One fateful evening in graduate school, when a group of friends and I were headed out, I turned the radio dial to the “All Christmas until Christmas” station. A friend in the car asked me in response, “Why are we listening to Christmas music? It’s not Christmas yet.” Telling me to turn off *NSYNC’s “Merry Christmas, Happy Holiday” felt like blasphemy at the time, but it wasn’t a hill I was ready to die on, so I changed it.
But something happened that night. I started thinking more intentionally about how I wanted to prepare for Christmas. I decided to replace secular Christmas songs with actual Christian hymns. That’s when I noticed a shift happening in me as the lyrics became more Christ-centered. My heart began to shift too, which reminded me of the words from the famous Christmas hymn, Joy to the World: “let every heart prepare Him room.”
A few years later, the second “white knuckling” phase of my journey started. As my kids got a little older, they were forming their own opinions about Christmas, so they started asking my husband and I some hard questions. This made us think about the specific traditions we wanted to observe in our family. For example, when should we put up the Christmas tree and start decorating?
Since the beginning of our marriage, we may have overreacted to the trend to not decorate too early for Christmas. We started white knuckling our way through Advent by not celebrating Christmas until Christmas Eve. That meant we usually brought home the “Charlie Brown Christmas tree” each year since it was the only option left in the lot (at least there was a discount!). I felt like I was making the better choice – unlike the rest of the pagan world – as if the only options were to start celebrating Christmas after Thanksgiving dishes went in the sink or fold my arms and humbug my way through Advent until Christmas Eve. Thankfully, God was so merciful and gentle with us.
At one point, a priest friend told us that his family’s tradition was to wait until “Gaudete Sunday” to start decorating for Christmas. At first, I thought it sounded like cheating, but Gaudete Sunday (“Rejoice Sunday”), which is the third Sunday of Advent, is a common day for Catholics to start decorating for Christmas. The thought of finally having a traditional day for decorating, and one that I didn’t come up with on my own, was very attractive to me, so we eventually adopted the same tradition.
My heart still struggled with what we should do between Black Friday to Gaudete Sunday because Christmas is everywhere. My children would beg us to decorate and the only explanation I could give them was, “because it’s not Christmas yet.”
As our children grew, white-knuckling the pressure not to decorate started to feel overwhelming. By Christmas Eve, my only reward was a big sigh that I didn’t have to hold out anymore. My husband and I started to see that our family was missing out on the gift of Advent, but we had an opportunity to change course. We were living for the first time in a place where neither of us had family nearby, which meant that we didn’t feel as obligated to the particular traditions that either of us grew up with. While his family did some Scripture reflection as a family around the Advent wreath, my family, though faithful and devout, did little more than light the candles each Sunday.

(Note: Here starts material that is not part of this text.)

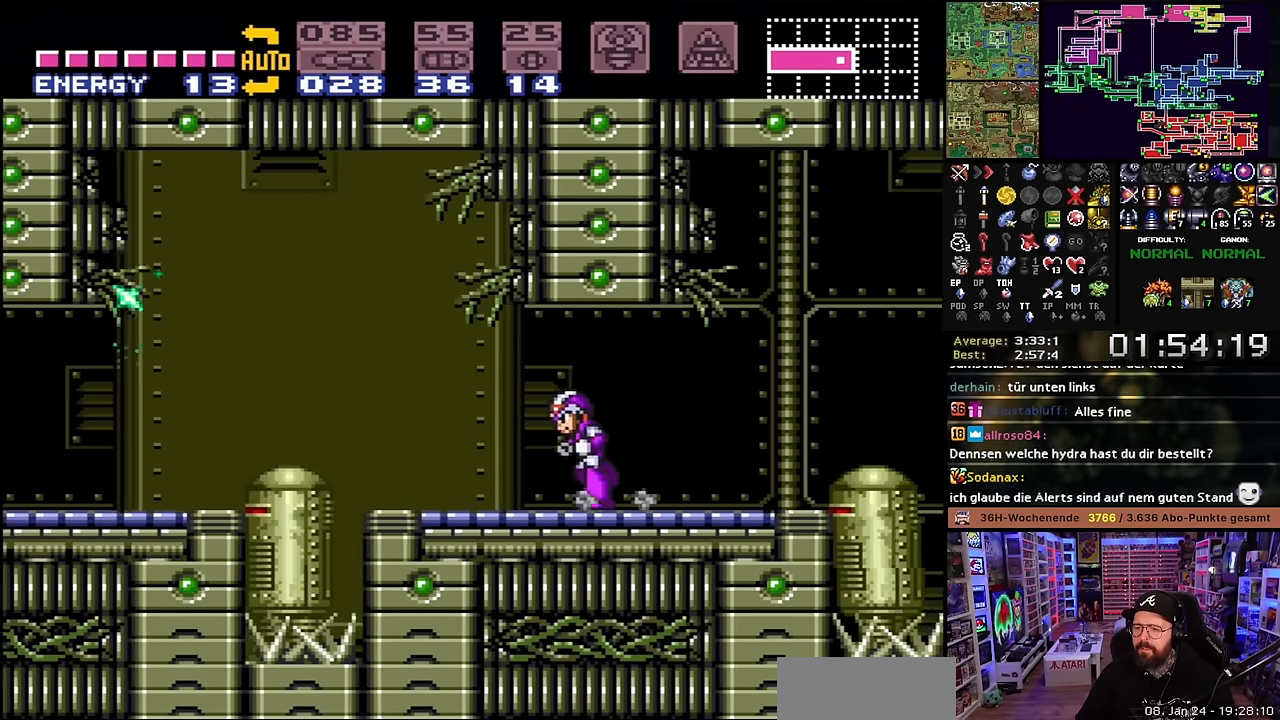
{"buttons": ["X", "DPAD_LEFT"], "events": [[166, "B", "down"], [166, "X", "up"], [233, "X", "down"], [266, "B", "up"]]}
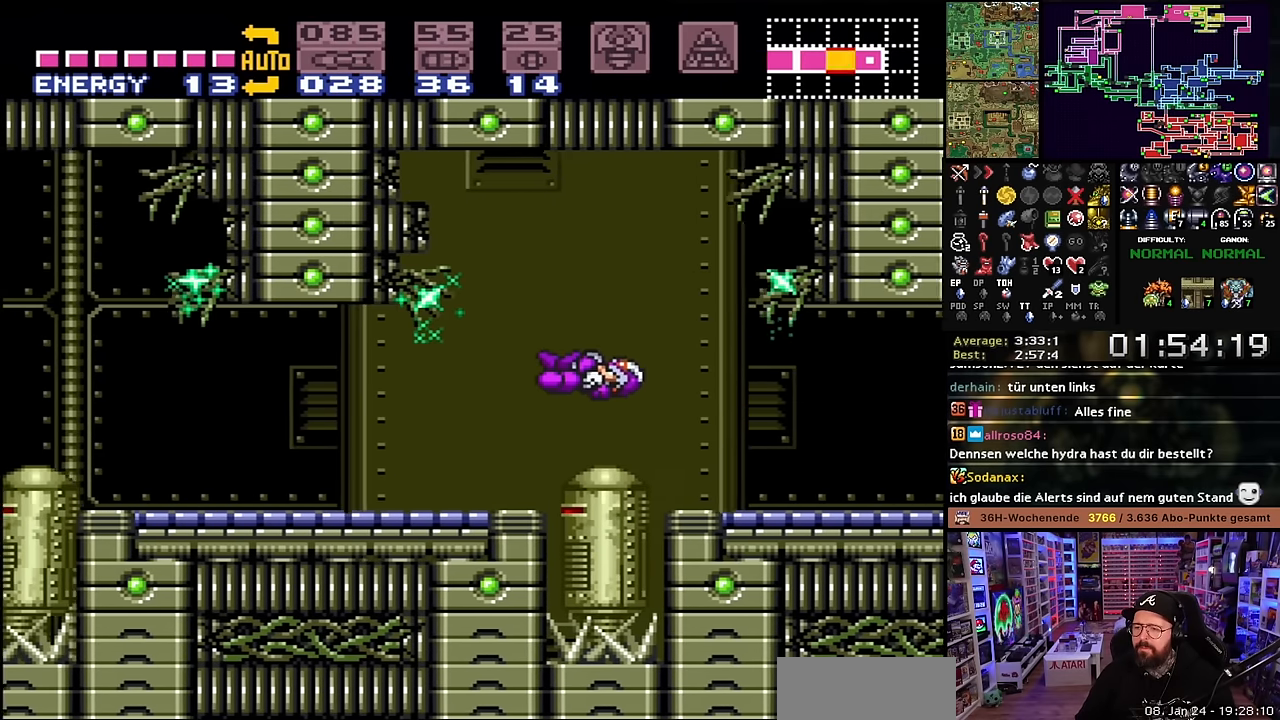
{"buttons": ["X", "DPAD_LEFT"], "events": []}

The Lord saw our questions and our desire for something more. He put it on my husband’s heart for us to stop watching TV after putting the kids to bed as a sort of penance for the season. It was hard at first, but it gave us a chance to fill this new void with something else. We really enjoyed the chance to relax without TV after their 8 PM bedtime. That time helped us reengage with each other, and after a few years of doing that, we noticed it was creating this space of deeper preparation for Christmas.
Over the last several years, we’ve taken even more steps to embrace Advent instead of merely using it as the reason to avoid decorating too early for Christmas. We’re learning that God is a God of “yes” even if He says “no” at first. When he says no, it’s because He wants to open a place in our hearts for a yes.
I’ve come to appreciate the opportunity to reflect and have the space to “let all things be brought to the light” during Advent. By saying no to little comforts, or letting go of control in different areas, it creates spaces of “yes” for God to come in and reclaim space in my heart for me to delight in Him, and rejoice in the gift of His presence.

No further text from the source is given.